Heading down the 401 with the Barbaras and Bonnies and Brendas before seven in the morning.  The sun is still low in the sky, just a suggestion of light climbing the tops of the trees.  All the women named Barbara and Bonnie and Brenda drive sensible, North American cars, Regals and Luminas and LeSabres.  Their make-up looks practised and sedate, their suits appropriate and professional.  They are beating the traffic, going to the places where they hold responsible jobs in office administration, finance, human resources, but there’s something around the eyes or their grip on the steering wheel, something pursued and worried.  It’s as if they are dogged, even on the morning commute, run to ground by the Lisas and Kellys and Jennifers nipping at their heels.  As I pass Barbara (or maybe Bonnie or Brenda), she clutches the wheel, eyes steely and straight ahead.  No matter how much faster I go, I get the impression Barbara is miles ahead, ready and girded to meet her pursuers.

 2.

Monday morning.  Another spring commute.  To ease the boredom, I start to take a body count.  Putting aside the parts of corpses, the clumps of hair glued to the asphalt with guts, some of the corpses reduced to woolly sweaters discarded on the road, indefinable carnage, London to Woodstock looks like this:

Raccoon, raccoon, rabbit, raccoon, deer, possum, raccoon, raccoon, raccoon, groundhog.

I’ve barely crested the hill, Woodstock spread out across the saucer of its valley like an apron draped on a warm lap, when the sky warms like an oven element.  On a morning like this, who could maintain a death toll?  I look to the shoulders and start counting the strips of discarded tires from transports.

1, 2, 3, 4 …

3.

Traffic thins so I contemplate the morning drive. 

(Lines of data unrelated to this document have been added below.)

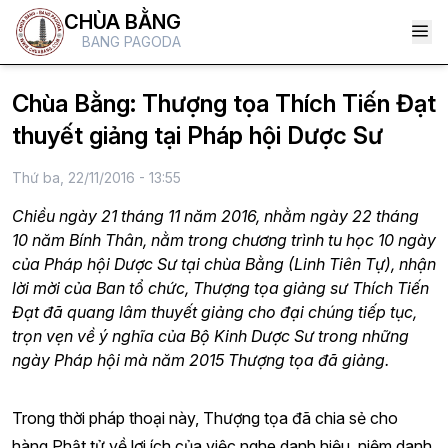
CHÙA BẰNG
BANG PAGODA
Chùa Bằng: Thượng tọa Thích Tiến Đạt
thuyết giảng tại Pháp hội Dược Sư
Thứ ba, 22/11/2016 - 13:55
Chiều ngày 21 tháng 11 năm 2016, nhằm ngày 22 tháng
10 năm Bính Thân, nằm trong chương trình tu học 10 ngày
của Pháp hội Dược Sư tại chùa Bằng (Linh Tiên Tự), nhận
lời mời của Ban tổ chức, Thượng tọa giảng sư Thích Tiến
Đạt đã quang lâm thuyết giảng cho đại chúng tiếp tục,
trọn vẹn về ý nghĩa của Bộ Kinh Dược Sư trong những
ngày Pháp hội mà năm 2015 Thượng tọa đã giảng.
Trong thời pháp thoại này, Thượng tọa đã chia sẻ cho
hàng Phật tử về lợi ích của việc nghe danh hiệu, niệm danh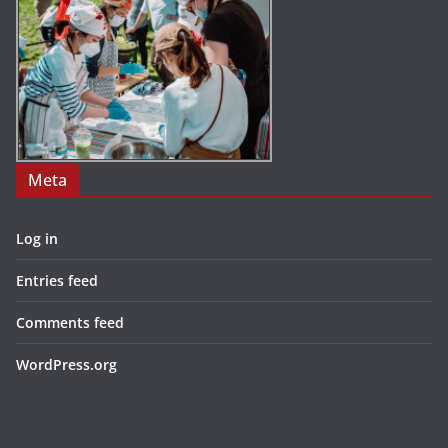
Meta
Log in
Entries feed
Comments feed
WordPress.org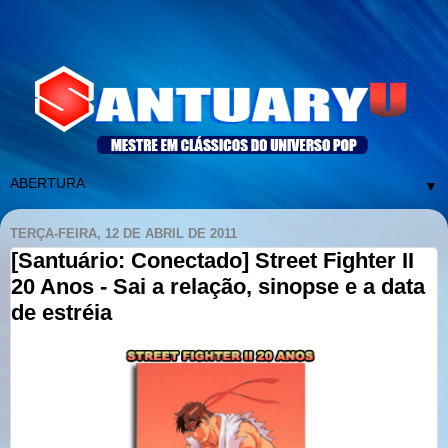
▼
TERÇA-FEIRA, 12 DE ABRIL DE 2011
[Santuário: Conectado] Street Fighter II
20 Anos - Sai a relação, sinopse e a data
de estréia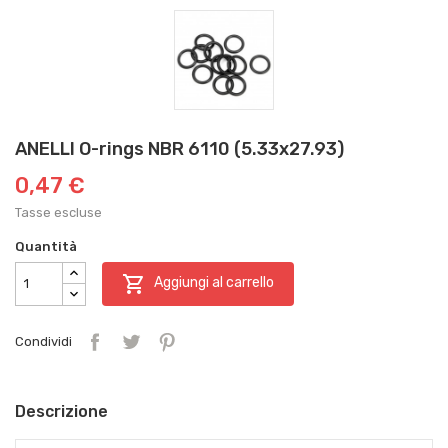
ANELLI O-rings NBR 6110 (5.33x27.93)
0,47 €
Tasse escluse
Quantità

Aggiungi al carrello
Condividi
Descrizione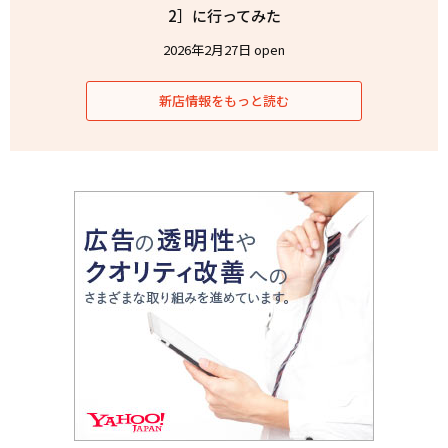
2］に行ってみた
2026年2月27日 open
新店情報をもっと読む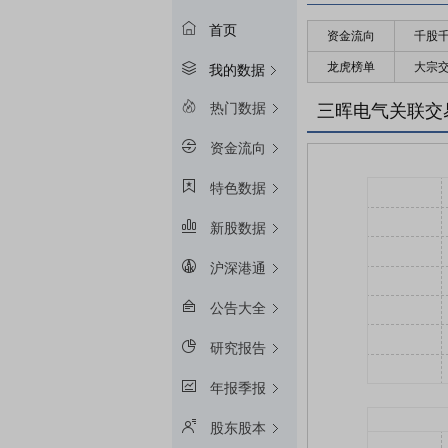
首页
资金流向
千股
龙虎榜单
大宗
我的数据
热门数据
三晖电气关联交
资金流向
特色数据
新股数据
沪深港通
公告大全
研究报告
年报季报
股东股本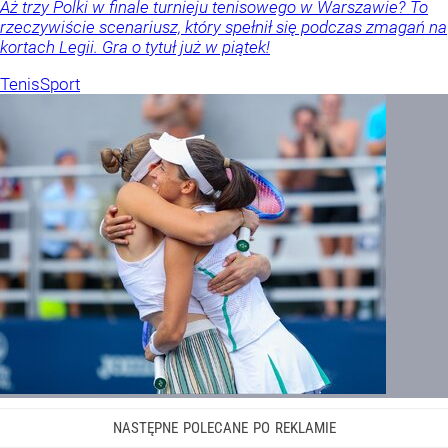
Aż trzy Polki w finale turnieju tenisowego w Warszawie? To
rzeczywiście scenariusz, który spełnił się podczas zmagań na
kortach Legii. Gra o tytuł już w piątek!
Tenis
Sport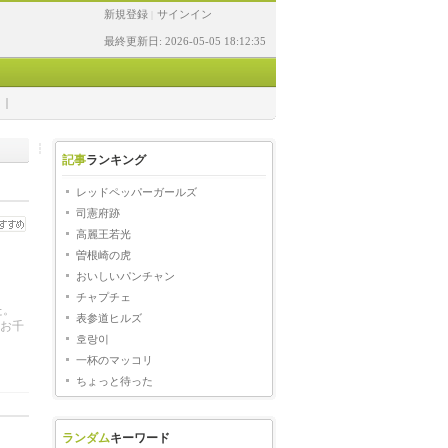
新規登録
サインイン
|
最終更新日: 2026-05-05 18:12:35
記事
ランキング
レッドペッパーガールズ
司憲府跡
高麗王若光
曽根崎の虎
おいしいパンチャン
チャプチェ
。
表参道ヒルズ
お千
호랑이
一杯のマッコリ
ちょっと待った
ランダム
キーワード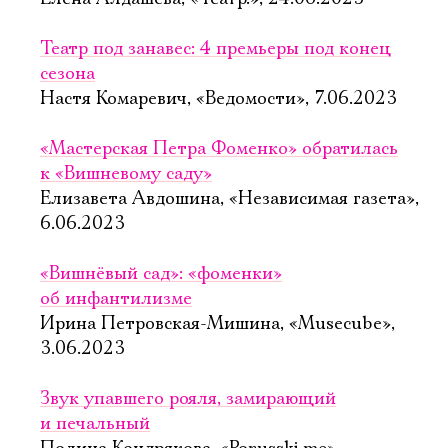
Театр под занавес: 4 премьеры под конец
сезона
Настя Комаревич, «Ведомости», 7.06.2023
«Мастерская Петра Фоменко» обратилась
к «Вишневому саду»
Елизавета Авдошина, «Независимая газета»,
6.06.2023
«Вишнёвый сад»: «фоменки»
об инфантилизме
Ирина Петровская-Мишина, «Musecube»,
3.06.2023
Звук упавшего рояля, замирающий
и печальный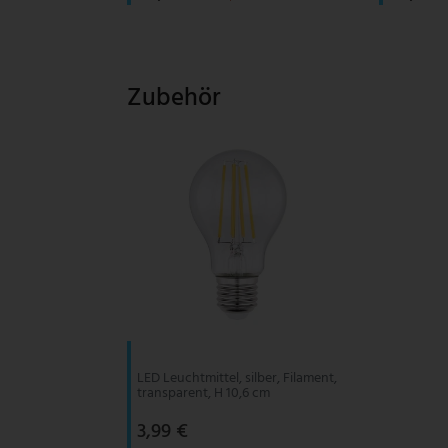
Zubehör
LED Leuchtmittel, silber, Filament,
transparent, H 10,6 cm
3,99 €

Don’t get me wrong:  I feel a kinship for the Barbaras and Bonnies and Brendas.  But as I pass out of Oxford County, I drive into an imaginary landscape.  A gauzy blanket of fog lies atop the sleeping fields of soy and corn, juvenile plants wriggling their toes in the rich earthy bed.  This is a dream place, or a place I dream.  I start to imagine the Barbaras as the roadkill, the tires of their Regals and Luminas blown out, scattered on this asphalt ribbon.  In this imagined geography, passing, passing, are we as good as the strewn remains of the dead?  Are we as good as dead?  Am I just another casualty of the commute, another bit of the flotsam, weighed and considered and preyed over by ministering crows?  I am turning this around in my head and driving almost unconscious amidst occasional swirls of ground fog, for the moment, making good time.